Женщину он ему вскоре привёл отменную — Катерину Демидовну Прохоровикову. В субботу Пашута после завтрака подрёмывал на кровати с газеткой, на дверной звонок пошёл как был, в затрапезном халате, гадая, кто бы мог заявиться в такую рань. А тут — на тебе! Степан Степаныч и с ним дама — разнаряженная, в ярком платье, на высоких каблуках, но и без каблуков, пожалуй, на голову повыше Пашуты. Он не удивился нежданным гостям, но почувствовал неловкость за свой растелешенный вид и сразу подумал: видно, крепко у дамочки припёрло, раз способна вот так нагрянуть для знакомства. Степан Степанович поспешил объясниться:
— Мы тебе, Павел Данилович, звонили по телефону, да ты трубку не брал. Катерина Демидовна любезно пообещала Ёлочку по языку подтянуть. Она по-английски говорит, как мы с тобой по-русски.
— Ну уж! — басом возразила женщина. Пашуту она разглядывала откровенно и без стеснения, словно в магазин заглянула за покупкой. Что ей, интересно, наплёл про него двуличный инженер, от него ведь любой каверзы можно ждать. Он себе тайное веселье добывал, где только мог.
Пашута усадил их в комнате, а сам, похватав шмотки, на кухне переоделся и на скорую руку поскрёб подбородок электробритвой.
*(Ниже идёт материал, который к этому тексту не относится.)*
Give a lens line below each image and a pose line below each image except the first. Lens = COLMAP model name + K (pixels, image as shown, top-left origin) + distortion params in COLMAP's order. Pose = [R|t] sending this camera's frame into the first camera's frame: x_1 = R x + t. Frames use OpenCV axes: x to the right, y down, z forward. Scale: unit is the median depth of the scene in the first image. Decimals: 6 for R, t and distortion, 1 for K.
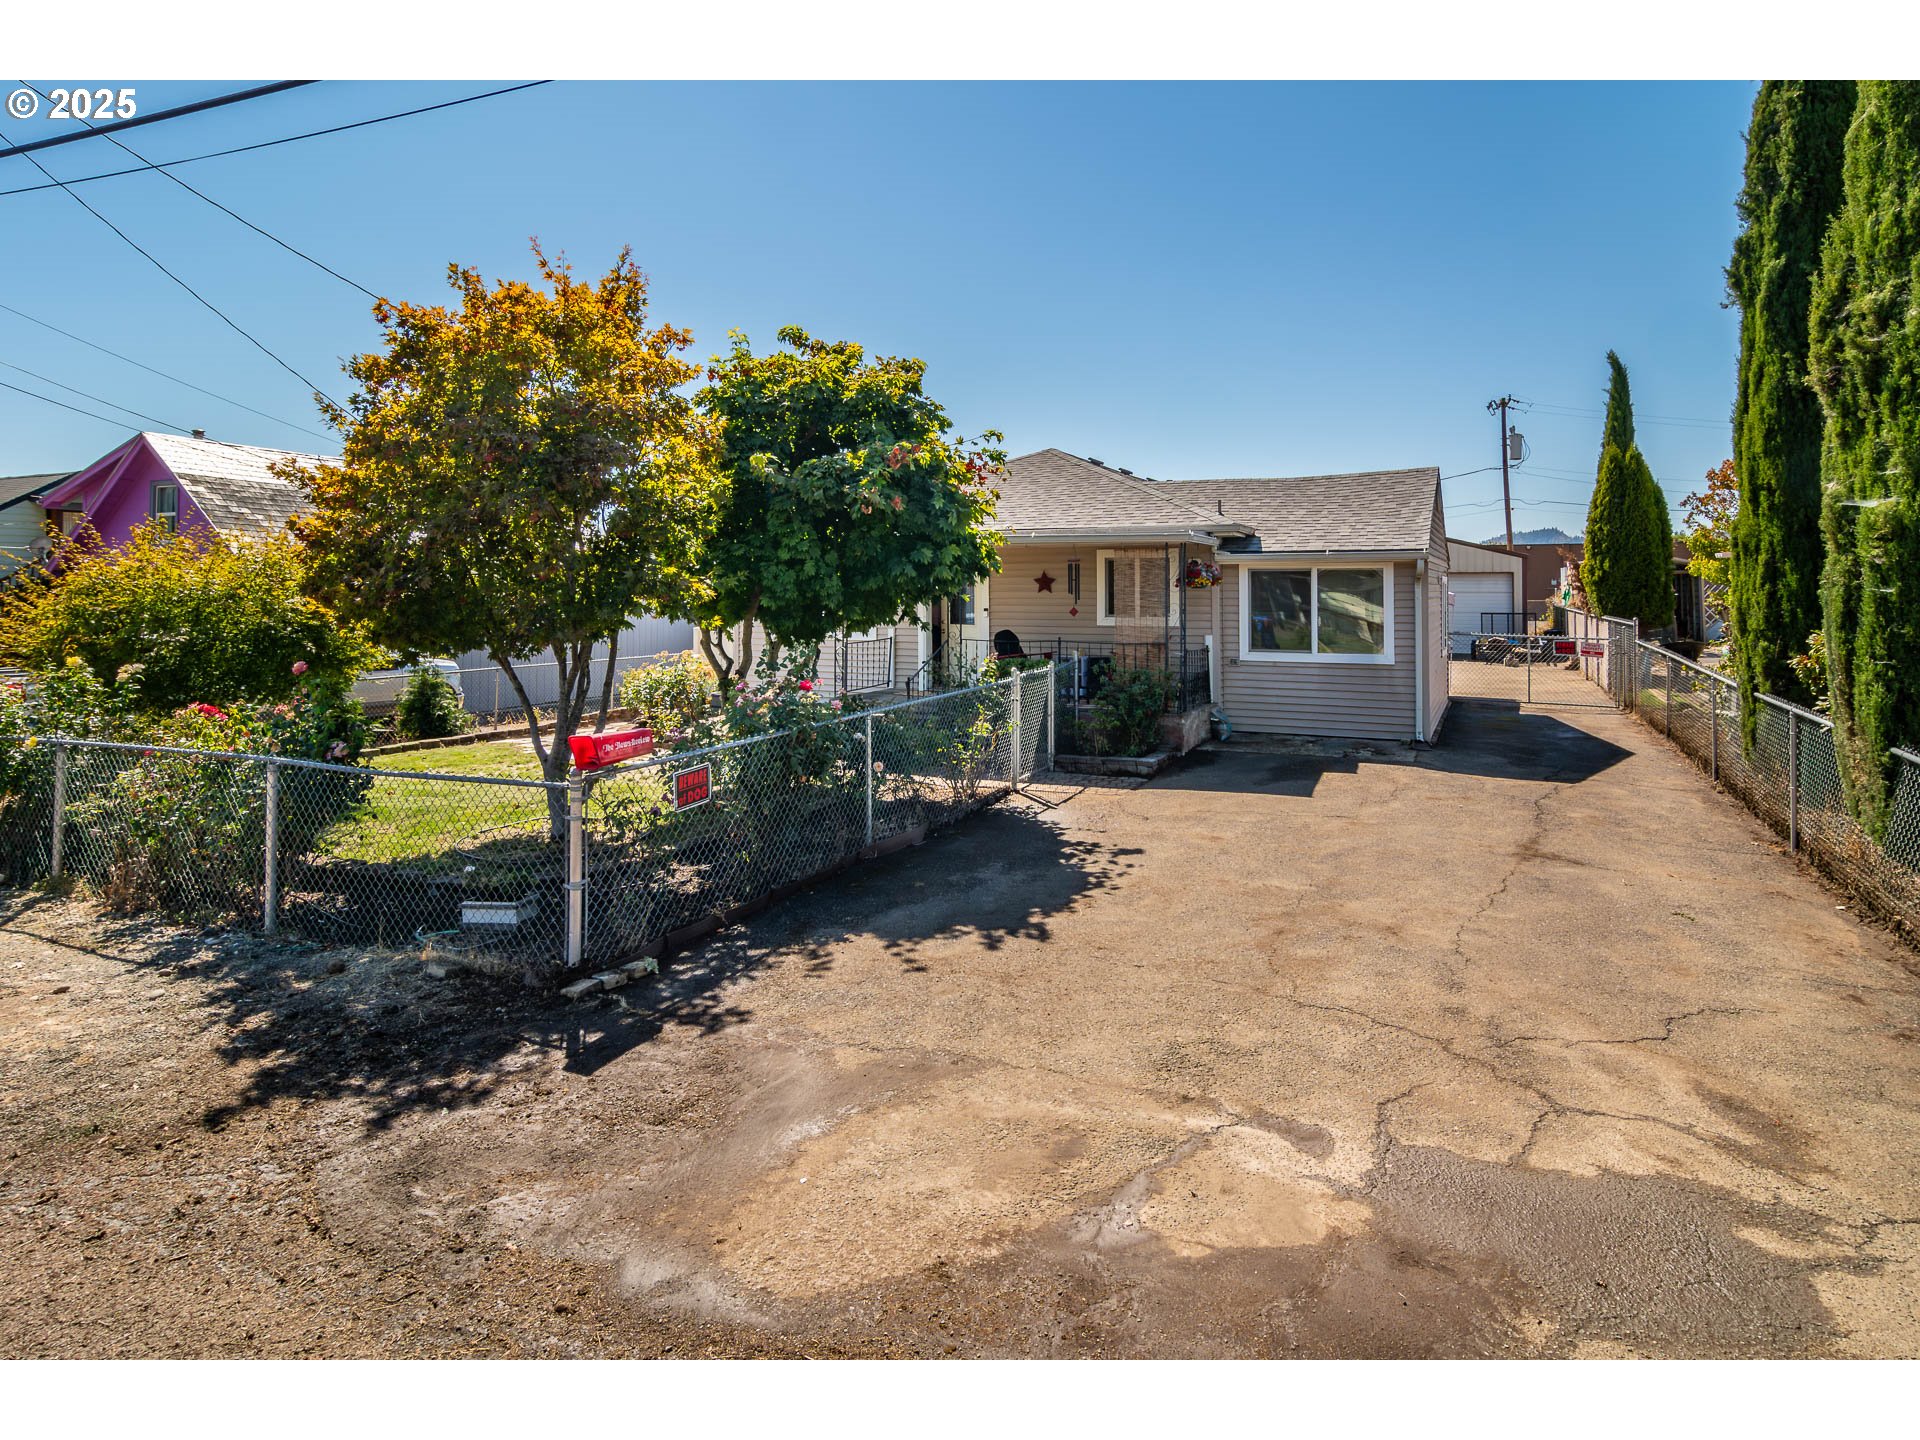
lens RADIAL K [[1098.8, 0, 948.1], [0, 1098.8, 563.2], [0, 0, 1]] dist [-0.001974, 0.002575]
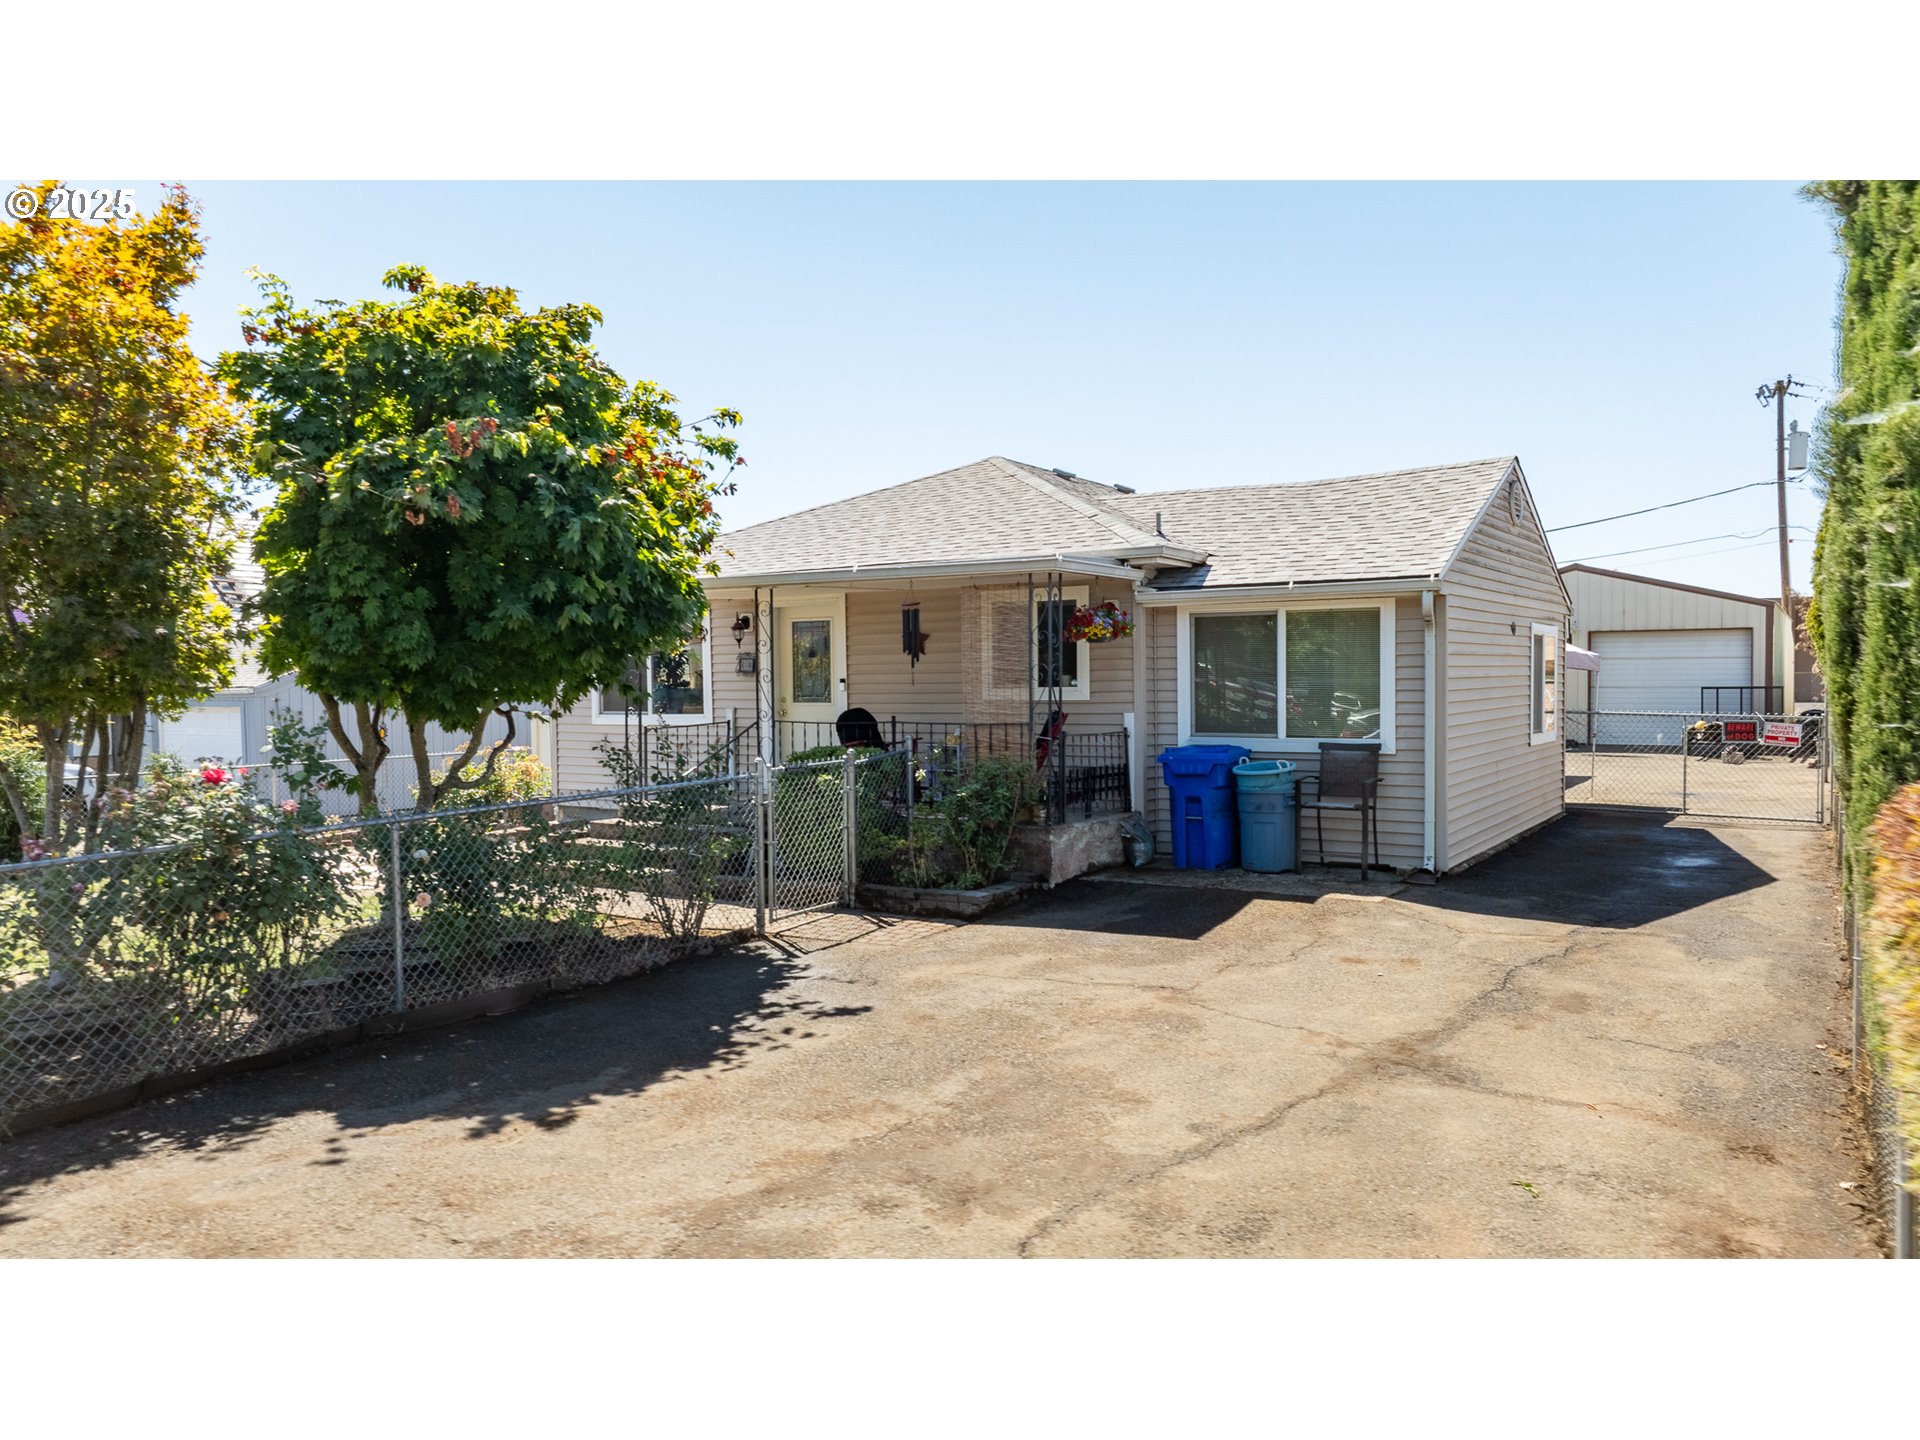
lens RADIAL K [[1345.7, 0, 962.9], [0, 1345.7, 719.3], [0, 0, 1]] dist [-0.013162, -0.002048]
pose [[0.988777, -0.006746, -0.149249, 0.278542], [0.014913, 0.998447, 0.053669, 0.025402], [0.148655, -0.055293, 0.987342, 0.174439]]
Степан Степанович таял в лукавой улыбке. Пашуте он тут же изложил причину внезапного визита. Оказывается, у Катерины Демидовны есть небольшая дачка, вернее, садовый участок с финским домиком, и на этой дачке образовалось множество неполадок: с электропроводкой и с водяным насосом, и всё такое прочее. Она давно ищет надёжного человека, чтобы тот привёл всё это в порядок, и, естественно, Степан Степанович порекомендовал своего друга, прекрасного мастера, который при этом и не сдерёт втридорога.
— А что именно с насосом, Катерина Демидовна? — поинтересовался Пашута, не веря ни одному слову расшалившегося инженера.
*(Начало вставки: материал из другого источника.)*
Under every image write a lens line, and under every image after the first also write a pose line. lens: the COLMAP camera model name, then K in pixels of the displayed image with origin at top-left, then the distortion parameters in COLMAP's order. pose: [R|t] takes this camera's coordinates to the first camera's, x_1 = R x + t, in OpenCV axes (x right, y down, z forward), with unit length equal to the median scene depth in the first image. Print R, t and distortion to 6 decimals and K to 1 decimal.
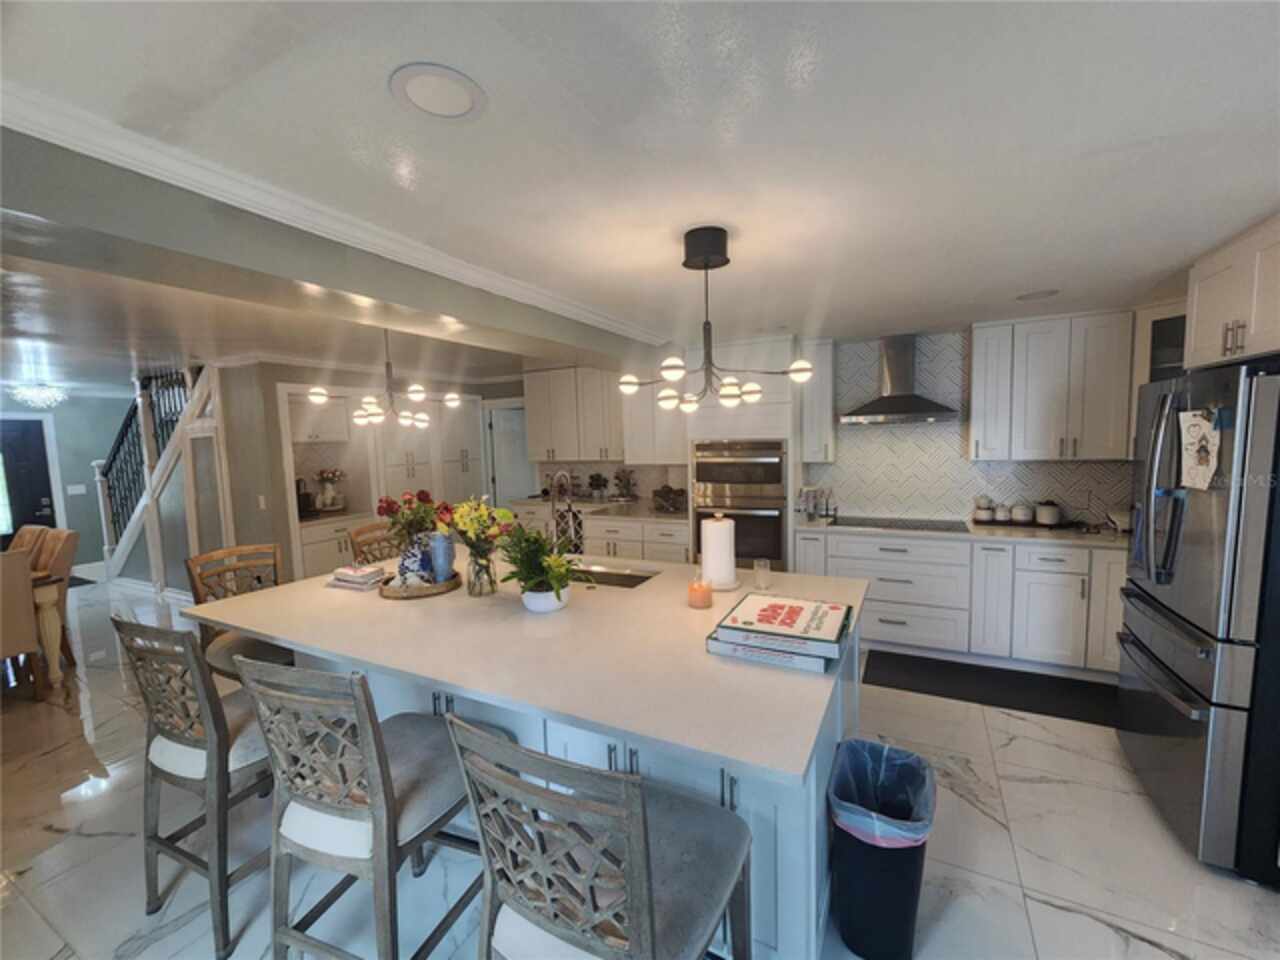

— Ой, да разве я в этом смыслю! То течёт вода, то не течёт. Приходил один деятель, полдня прокопался, взял с меня четвертной, а назавтра то же самое. Намучилась я, ей-богу!
Пашута любил такие женские лица, округлые, с мелкими чертами и бедовыми, широко посаженными, небольшими глазками, словно вечно напуганными, но не до смерти. И её громоздкая, с литыми бёдрами, плечами, грудью, фигура отнюдь его не оттолкнула.